/full-context
Intelligently gathers relevant project context using an adaptive sub-agent strategy before proceeding with a user's request.
This is the primary command for starting any significant task, such as implementing a new feature, fixing a complex bug, or planning an architectural change. It ensures the AI has a deep and comprehensive understanding of the current state of the project before taking action.
Auto-Loaded Project Context:
@/CLAUDE.md
@/docs/ai-context/project-structure.md
@/docs/ai-context/docs-overview.md
Command Execution
The /full-context
command is adaptive, choosing the most efficient analysis strategy based on the complexity of your request.
Step 1: Intelligent Analysis Strategy Decision
Based on your request (e.g., /full-context "add waveform display to the audio player"
) and the auto-loaded project context, the AI decides on an optimal approach:
- Direct Approach (0-1 sub-agents): For simple questions or tasks that can be answered by reading a few specific documentation or code files.
- Focused Investigation (2-3 sub-agents): For tasks confined to a single domain (e.g., just the frontend) but requiring a deep dive into its dependencies and impacts.
- Multi-Perspective Analysis (3+ sub-agents): For complex tasks that span multiple components (e.g., frontend and backend), requiring careful dependency mapping and impact assessment across the system.
Step 2: Autonomous Sub-Agent Design
If a sub-agent approach is chosen, the AI has complete freedom to design custom sub-agents tailored to the request. It uses the project's documentation to design agents that can:
- Analyze specific components or code files.
- Map import/export dependencies to find all affected files.
- Assess the impact on tests, configurations, and related components.
- Verify that any proposed changes align with existing project patterns.
- Plan for cleanup of any obsolete code that a change might create.
All sub-agents are launched in parallel for maximum efficiency.
Step 3: Execution and Synthesis
The AI collects the findings from all sub-agents and synthesizes them into a single, comprehensive understanding. For tasks involving code changes, this synthesis results in a detailed implementation plan that includes dependency updates, a list of affected files, and necessary cleanup tasks.

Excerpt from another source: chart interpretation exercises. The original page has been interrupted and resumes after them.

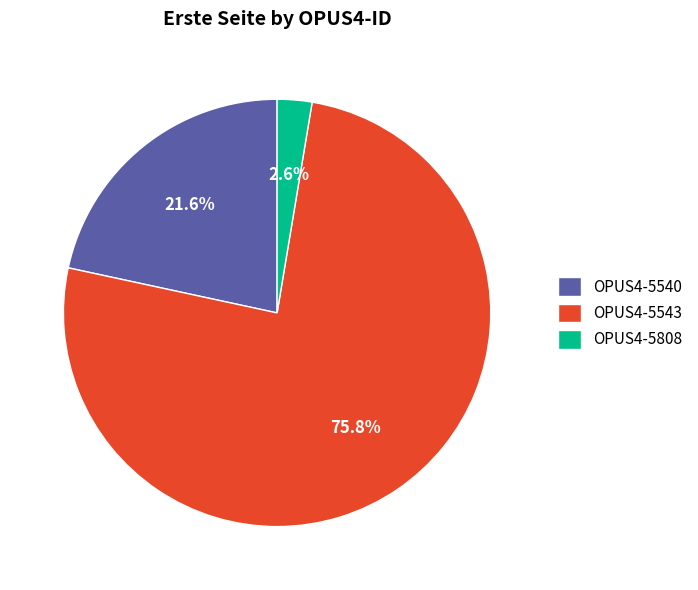

Does OPUS4-5808 represent more than half of the total?

No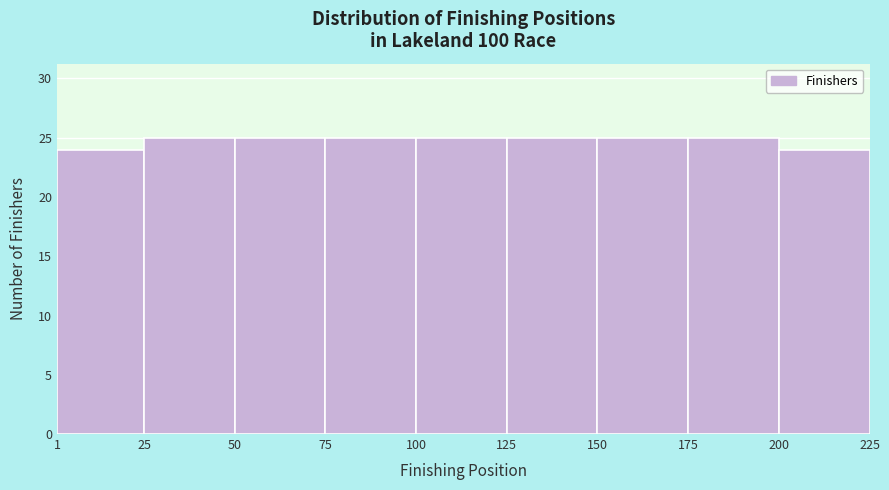

What is the height of the bar covering 75 to 100 on the x-axis? The values are not printed on the chart, so give them approximately, as read against the axis.

25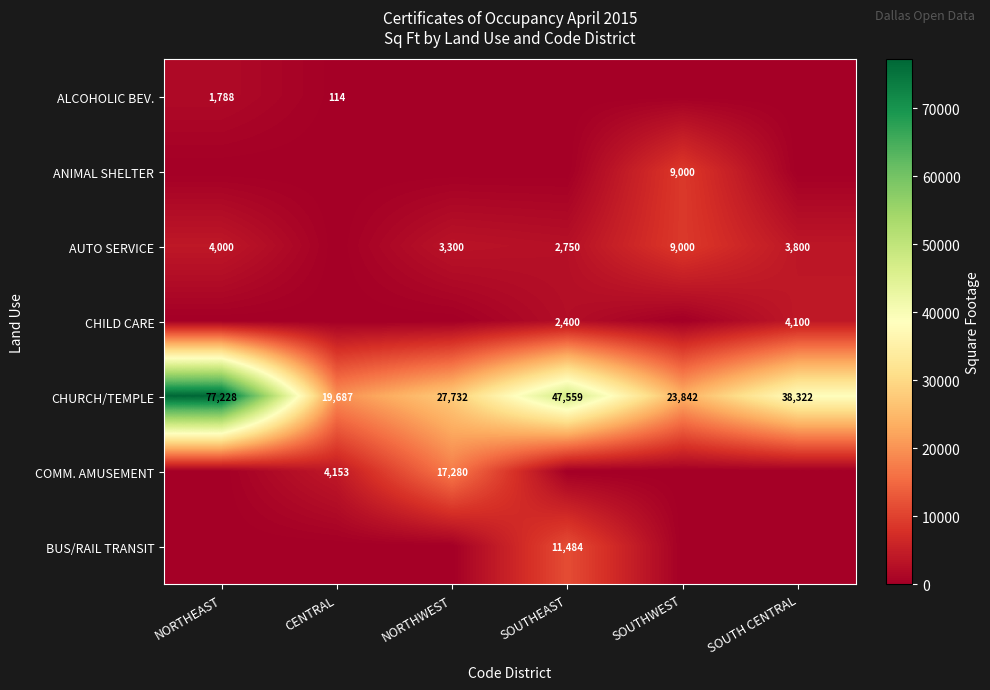

What is the approximate value of CHURCH/TEMPLE at CENTRAL?

19687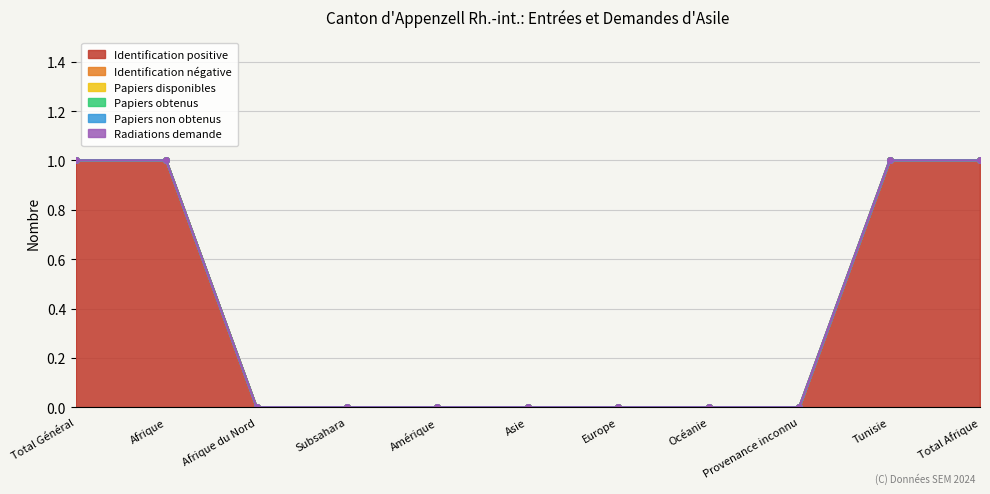

Which series has the largest total across all categories?

Identification positive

Step 4: Consider MCP Server Usage (Optional)
After gathering internal context, the AI may decide to consult an MCP server like Gemini for architectural advice or Context7 for up-to-date library documentation if the task requires it.
Step 5: Context Summary and Implementation Plan
Before proceeding with the implementation, the AI provides a concise (2-4 sentence) status update summarizing its findings and its planned strategy. This gives you a clear picture of what the AI has learned and how it intends to tackle your request.
Example status update:
Analysis revealed the voice pipelines use Socket.IO for real-time communication. I'll implement the new transcription feature by extending the existing Socket.IO event handling in both the FastAPI backend and SvelteKit frontend, following the established pattern. This will require updating 3 import statements and adding exports to the socket handler module.
After this summary, the AI proceeds with the implementation, armed with a deep and validated understanding of your project.